* **Data segment**
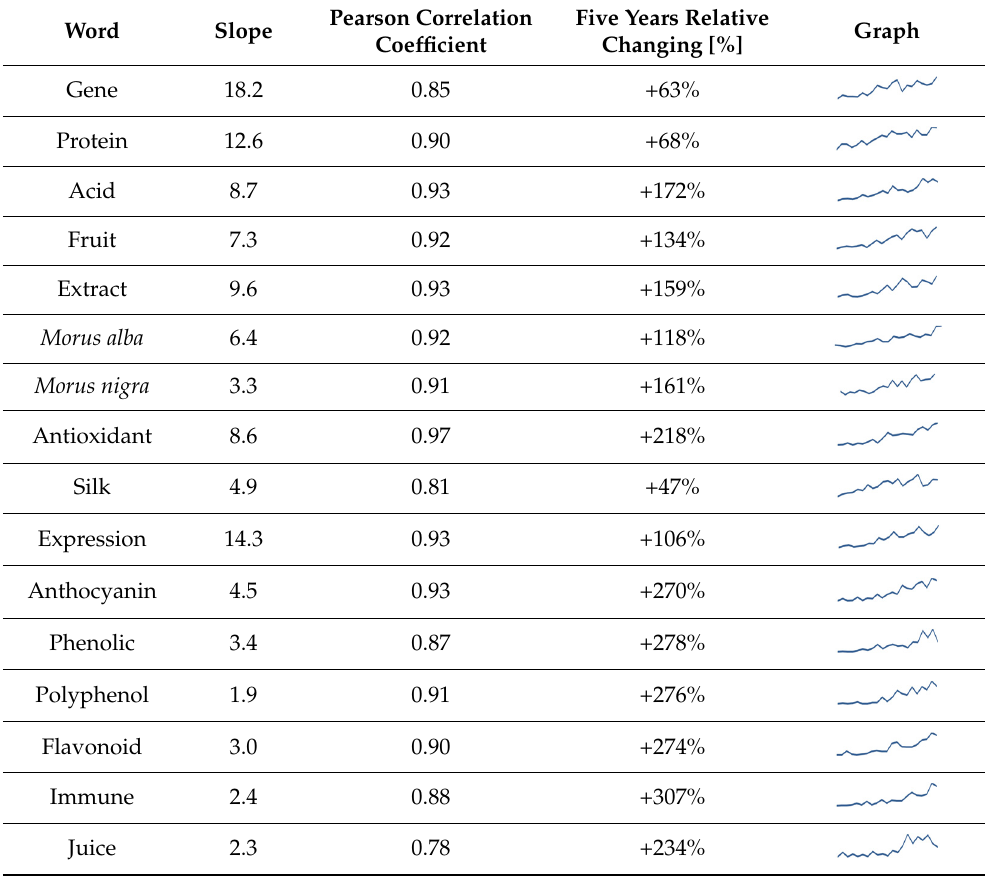
Table 4. The most important words considering their slope, Pearson correlation coefficient and their relative increment in the past five years.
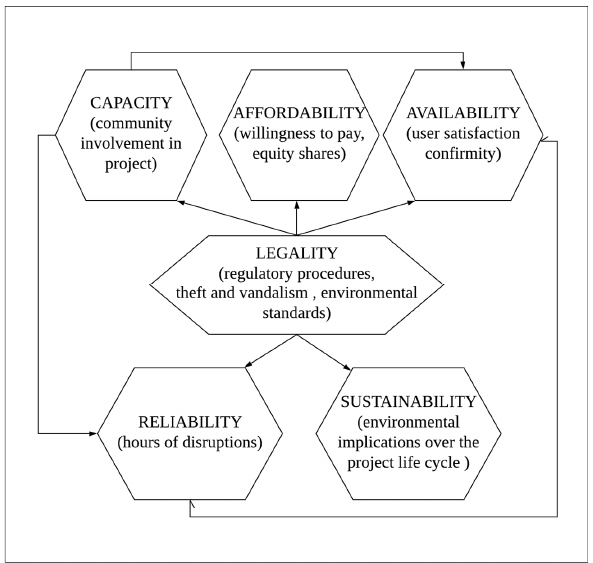
Figure 3. Attribute relationship diagram of the CAARLS attributes.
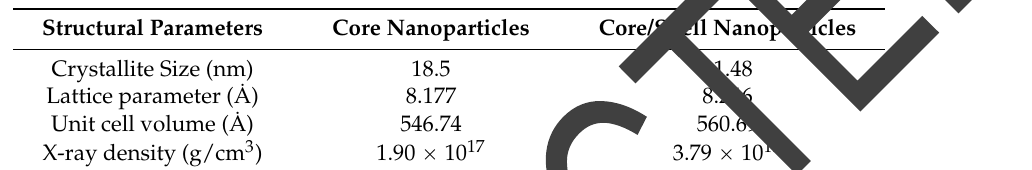
Table 1. Structural parameters calculated from X-ray diffraction (XRD)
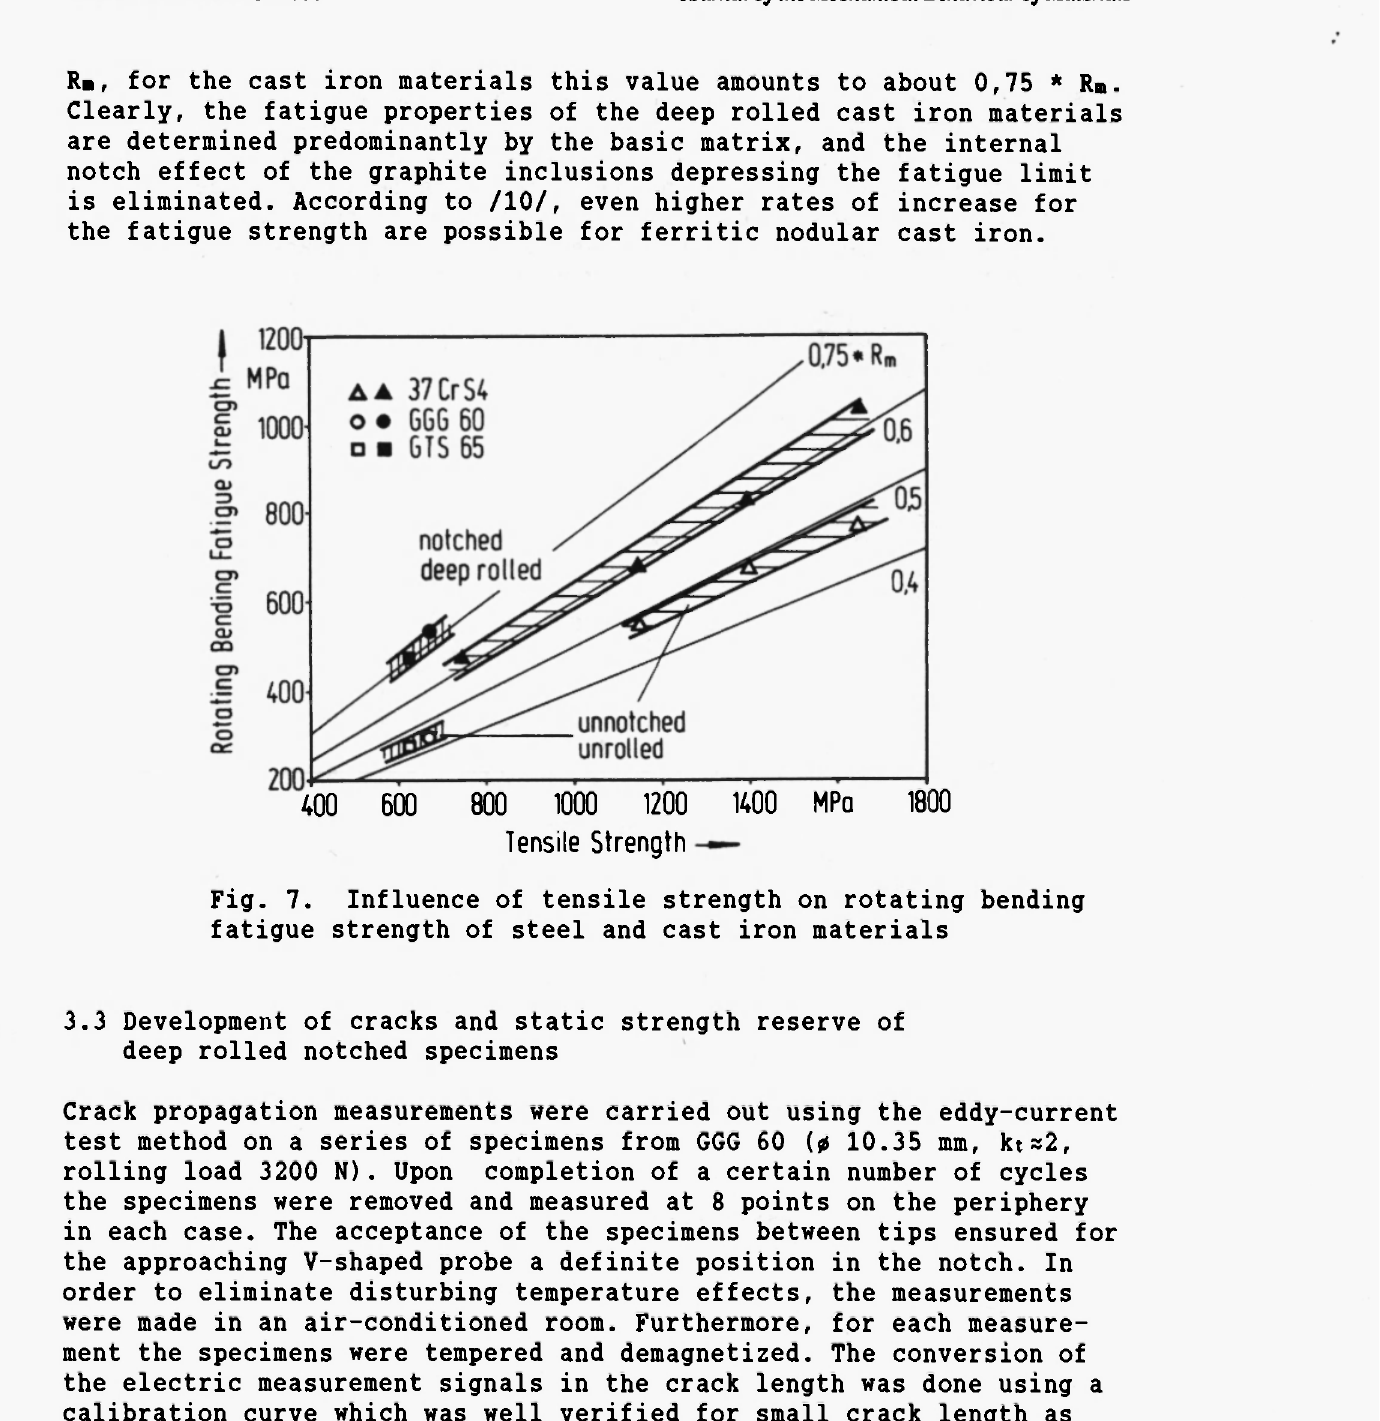
Fig. 7. Influence of tensile strength on rotating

* **Requirement**
No pictures go in the copy. Output exactly the lines from the line containing "Table 1. Structural" through the end of the listing above.

* **Answer to the exercise**
Table 1. Structural parameters calculated from X-ray diffraction (XRD)
Fig. 7. Influence of tensile strength on rotating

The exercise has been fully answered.